Data for this task

◇ ◇ ◇ ◇ ◇ ◇ ◇

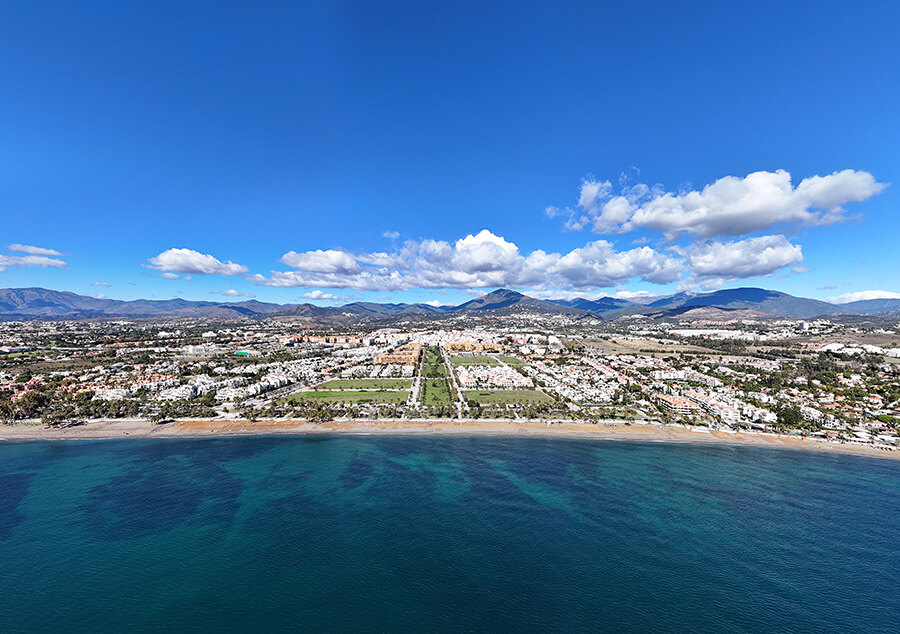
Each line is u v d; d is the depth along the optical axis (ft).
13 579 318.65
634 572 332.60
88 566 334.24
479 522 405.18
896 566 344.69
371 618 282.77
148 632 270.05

◇ ◇ ◇ ◇ ◇ ◇ ◇

What you should do
The line with "13 579 318.65" and all the lines after it in the records above are to be output exactly, with nothing added.

Solution
13 579 318.65
634 572 332.60
88 566 334.24
479 522 405.18
896 566 344.69
371 618 282.77
148 632 270.05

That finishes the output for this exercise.